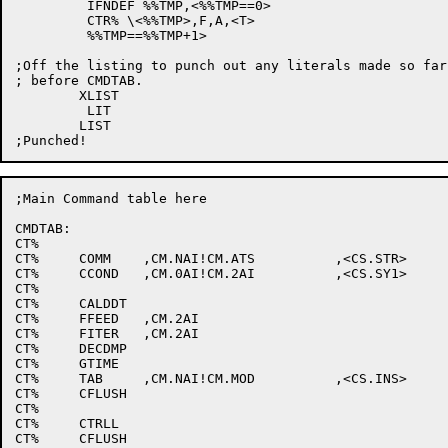
	 IFNDEF %%TMP,<%%TMP==0>

	 CTR% \<%%TMP>,F,A,<T>

	 %%TMP==%%TMP+1>

;Off the listing to punch out any literals made so far
; before CMDTAB.

	XLIST

	 LIT

	LIST

;Main Command table here

CMDTAB:

CT%								;^@

CT%	COMM	,CM.NAI!CM.ATS		,<CS.STR>		;^A

CT%	CCOND	,CM.0AI!CM.2AI		,<CS.SY1>		;^B

CT%								;^C

CT%	CALDDT							;^D

CT%	FFEED	,CM.2AI						;^E

CT%	FITER	,CM.2AI						;^F

CT%	DECDMP							;^G

CT%	GTIME							;^H

CT%	TAB	,CM.NAI!CM.MOD		,<CS.INS>		;^I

§ TO DO
Quote all the lines above exactly as given. Do not include the pictures.

§ THE ANSWER
	 IFNDEF %%TMP,<%%TMP==0>

	 CTR% \<%%TMP>,F,A,<T>

	 %%TMP==%%TMP+1>

;Off the listing to punch out any literals made so far
; before CMDTAB.

	XLIST

	 LIT

	LIST

;Main Command table here

CMDTAB:

CT%								;^@

CT%	COMM	,CM.NAI!CM.ATS		,<CS.STR>		;^A

CT%	CCOND	,CM.0AI!CM.2AI		,<CS.SY1>		;^B

CT%								;^C

CT%	CALDDT							;^D

CT%	FFEED	,CM.2AI						;^E

CT%	FITER	,CM.2AI						;^F

CT%	DECDMP							;^G

CT%	GTIME							;^H

CT%	TAB	,CM.NAI!CM.MOD		,<CS.INS>		;^I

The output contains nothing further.